Assisti no fim de semana ao filme "Conclave". Vou deixar a parte do cinema como arte (e o roteiro fictício) para meu colega Ticiano Osório - até para evitar spoiler.
No mínimo, devo dizer que a obra faz uma crítica ao catolicismo, portanto, não espere, necessariamente, uma história religiosa.
Vou me deter à política, que conheço um pouco mais após a cobertura de dois conclaves: a sucessão de João Paulo II, em 2005, e de Bento XVI, em 2013. Falei "política", porque, sim, embora a Igreja tenha sua porção sagrada, há uma parte humana, que, dia a dia, intramuros, é acometida pelo modo de gerir comezinho dos humanos. E essa porção nem sempre conhecida dos purpurados vem à tona no conclave, a eleição do papa: as alianças, as expectativas e visões de mundo de cada um dos cardeais, o conflito constante (e eterno) entre tradição e modernidade.

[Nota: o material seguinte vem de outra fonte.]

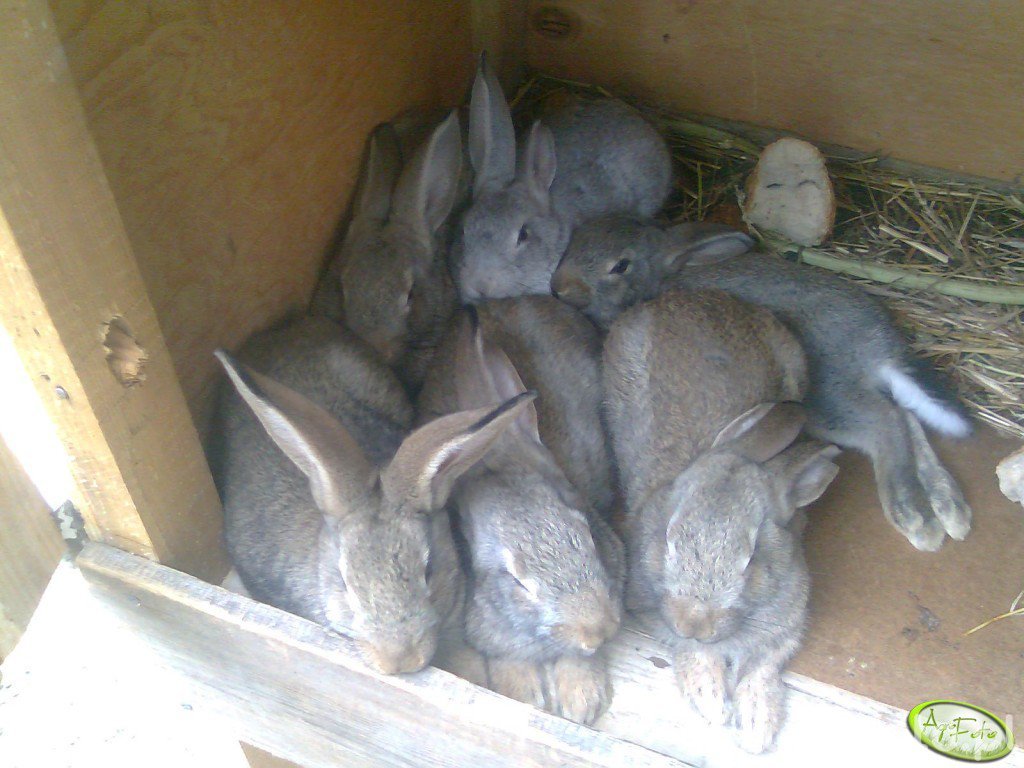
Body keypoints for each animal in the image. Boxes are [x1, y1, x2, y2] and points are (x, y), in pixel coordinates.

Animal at [552, 214, 973, 552]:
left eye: (620, 265)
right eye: (573, 239)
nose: (559, 288)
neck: (660, 279)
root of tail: (881, 349)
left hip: (825, 395)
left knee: (886, 423)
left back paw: (914, 516)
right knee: (906, 417)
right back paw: (950, 509)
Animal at [602, 288, 841, 752]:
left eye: (751, 559)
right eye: (669, 539)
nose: (694, 623)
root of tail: (691, 295)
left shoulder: (784, 627)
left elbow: (762, 667)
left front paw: (757, 726)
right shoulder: (650, 610)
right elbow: (692, 652)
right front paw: (713, 703)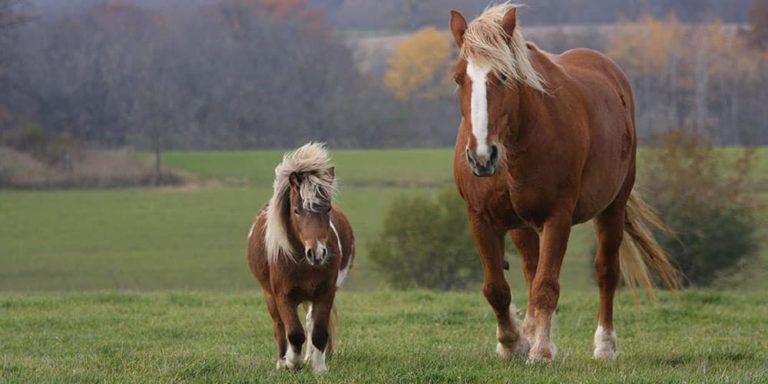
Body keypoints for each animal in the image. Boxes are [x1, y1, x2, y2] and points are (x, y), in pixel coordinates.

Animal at [246, 142, 354, 374]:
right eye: (296, 211)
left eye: (328, 208)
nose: (317, 252)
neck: (302, 263)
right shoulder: (283, 296)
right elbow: (294, 333)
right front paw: (290, 362)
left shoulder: (325, 293)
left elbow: (319, 332)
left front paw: (319, 368)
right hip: (270, 296)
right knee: (279, 325)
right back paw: (282, 360)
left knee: (310, 323)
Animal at [448, 3, 680, 364]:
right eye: (460, 78)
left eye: (503, 76)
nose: (481, 156)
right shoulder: (481, 218)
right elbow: (497, 288)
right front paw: (513, 342)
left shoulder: (557, 217)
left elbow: (547, 286)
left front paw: (541, 351)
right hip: (521, 225)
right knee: (530, 269)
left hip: (612, 209)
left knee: (605, 271)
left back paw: (604, 345)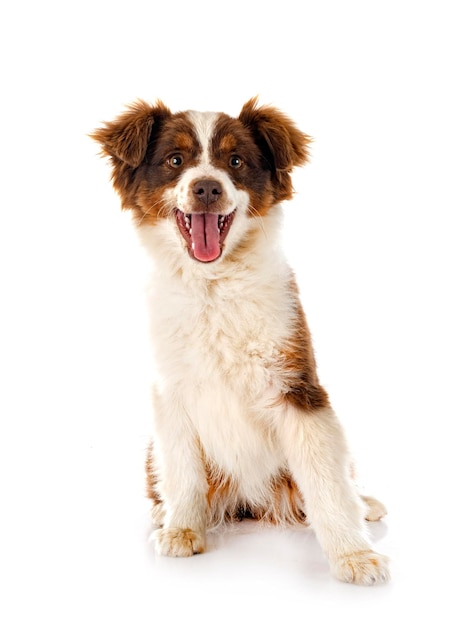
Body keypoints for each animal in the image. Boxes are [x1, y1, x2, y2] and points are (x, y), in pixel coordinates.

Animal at [90, 95, 388, 584]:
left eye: (235, 162)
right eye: (175, 160)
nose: (208, 188)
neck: (214, 286)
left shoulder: (298, 386)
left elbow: (324, 478)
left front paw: (353, 555)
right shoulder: (169, 392)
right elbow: (183, 468)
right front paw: (182, 528)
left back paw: (365, 504)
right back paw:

Nisso, o filme do diretor suíço Edward Berger é exemplar: revela os bastidores da sucessão papal, os jogos de poder, a velha (mas sempre presente) disputa entre cardeais progressistas (o cardeal Thomas Lawrence) e conservadores (o cardeal Godofredo Tedesco) e, sobretudo, o poder da Cúria Romana.
Aliás, nesse espaço, escrevi, no fim de semana, que o Papa é prisioneiro do trono de São Pedro. Na verdade, lembrei, ao assistir ao filme, que o Sumo Pontífice é, verdadeiramente, refém da Cúria - a burocracia da Santa Sé, onde tudo se move mais devagar ainda do que em um governo laico.
O Vaticano é uma monarquia teocrática - e além da burocracia de qualquer Estado, há, ainda, os dogmas de fé, a tradição, as puxadas de tapete e a vaidade do poder. Ah, vaidade é um pecado capital, mas, não esqueçamos a porção humana da Igreja, de que já falei.
O filme é bom, embora as cenas um pouco escuras para meu gosto. Também senti falta de mais expressões do mundo extramuros (há um que outro evento externo a afetar o conclave), mas entendo a opção do diretor por optar em enfatizar a clausura. A obra aborda o papel secundário reservado às mulheres no clero, especialmente das religiosas - e ainda mais durante o processo de escolha de um Pontífice. Existem no contexto uma dificuldade além de se buscar, nos tempos atuais, o isolamento total dos cardeais do mundo exterior (conclave significa "com chave"), e, principalmente o peso da responsabilidade (e ao mesmo tempo alguma vantagem perante os demais colegas do Colégio Cardinalício) do decano. Lawrence é o mais antigo dos cardeais. Cabe a ele administrar a "sede vacante" até que o novo Papa seja eleito. Vive os dilemas de organizar uma eleição na qual ele próprio pode ser o eleito. Josef Ratzinger, em 2005, não esqueçamos, era o decano. Contradisse a máxima do conclave de que, quem entra papa sai cardeal. O alemão entrou papa e saiu... Papa.
Em tempo
Na vida real, se o pior ocorrer no Vaticano, e o papa Francisco morrer, o papel exercido na ficção por Thomas Lawrence, vivido pelo ator Ralph Nathaniel Twisleton-Wykeham-Fiennes, é exercido pelo cardeal italiano Giovanni Battista Re. Ele é o decano do colégio cardinalício, logo o administrador do eventual conclave.
Para ficar por dentro
Para quem se interessa sobre as regras que regem um conclave (da vida real), sugiro o livro de John Allen Jr. "Conclave - A política, as personalidades e o processo da próxima eleição papel", que foi escrito no momento em que havia o evidente declínio da saúde do papa João Paulo II, em 2005. Foi minha cartilha no Vaticano durante a cobertura daqueles dias. Allen Jr. era correspondente em Roma da National Catholic Reporter. É um dos maiores entendedores da política do Vaticano no século 21.